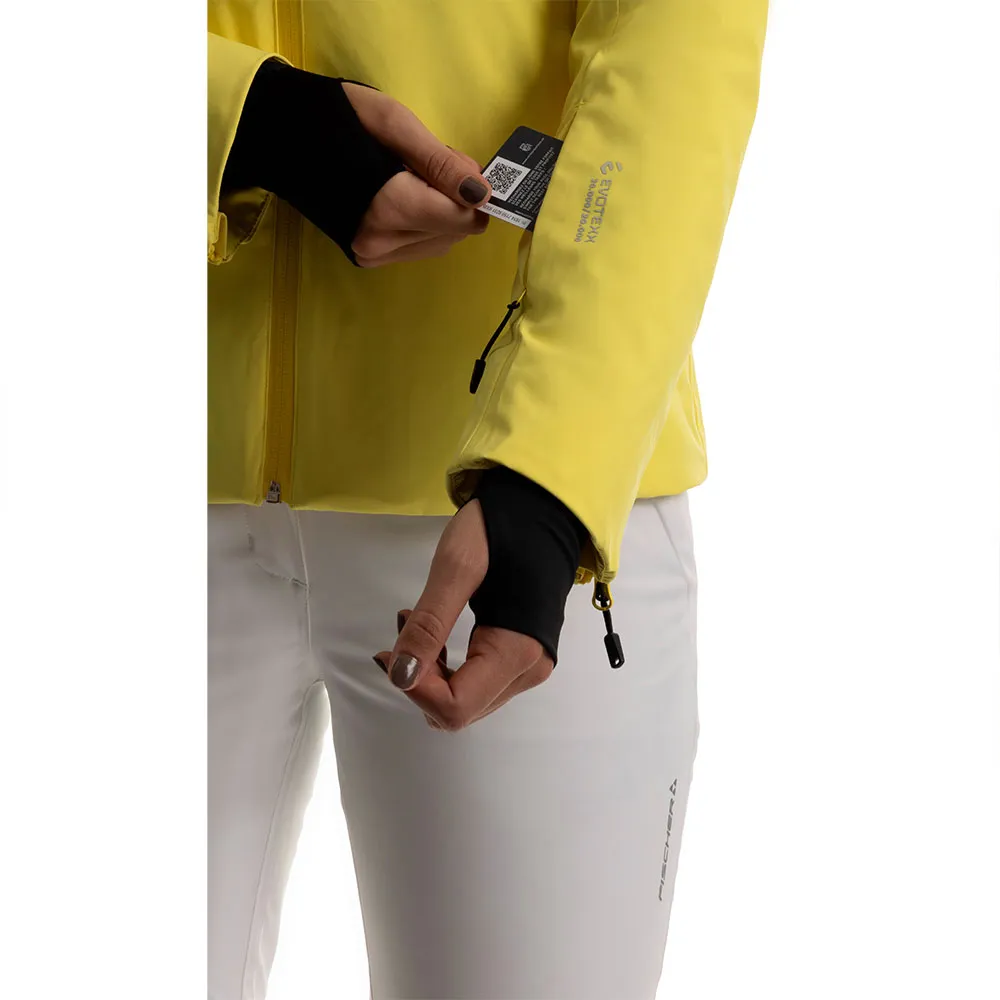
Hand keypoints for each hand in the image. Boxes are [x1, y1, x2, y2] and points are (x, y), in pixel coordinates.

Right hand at [341, 82, 492, 266]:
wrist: (282, 136)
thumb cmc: (340, 118)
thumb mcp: (395, 124)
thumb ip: (441, 163)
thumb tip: (483, 195)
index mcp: (388, 208)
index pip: (465, 219)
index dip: (473, 191)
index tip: (456, 162)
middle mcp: (380, 242)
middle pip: (456, 232)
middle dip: (455, 199)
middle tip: (424, 163)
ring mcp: (371, 254)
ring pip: (441, 243)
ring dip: (441, 212)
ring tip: (410, 177)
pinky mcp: (367, 258)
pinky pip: (419, 247)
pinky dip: (424, 223)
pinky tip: (402, 196)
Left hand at [372, 500, 554, 730]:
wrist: (543, 508)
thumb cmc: (502, 529)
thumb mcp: (457, 568)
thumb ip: (429, 626)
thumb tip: (400, 677)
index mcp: (517, 652)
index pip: (456, 708)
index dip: (415, 688)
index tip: (394, 647)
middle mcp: (528, 671)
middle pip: (458, 710)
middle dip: (419, 678)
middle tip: (403, 625)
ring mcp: (527, 667)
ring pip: (463, 701)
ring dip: (429, 673)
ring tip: (415, 621)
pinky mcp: (520, 658)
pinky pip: (473, 684)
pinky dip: (444, 667)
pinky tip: (434, 633)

• • • • • • •

In the preceding material, find each line holding the word "hand" and copy it out.

◆ Result below:
Hand keypoints for each hand in the image. Boxes are [x1, y1, x2, y2] and points are (x, y), in pixel coordinates.
Right hand at [341, 82, 492, 266]:
Left hand at [372, 500, 554, 730]:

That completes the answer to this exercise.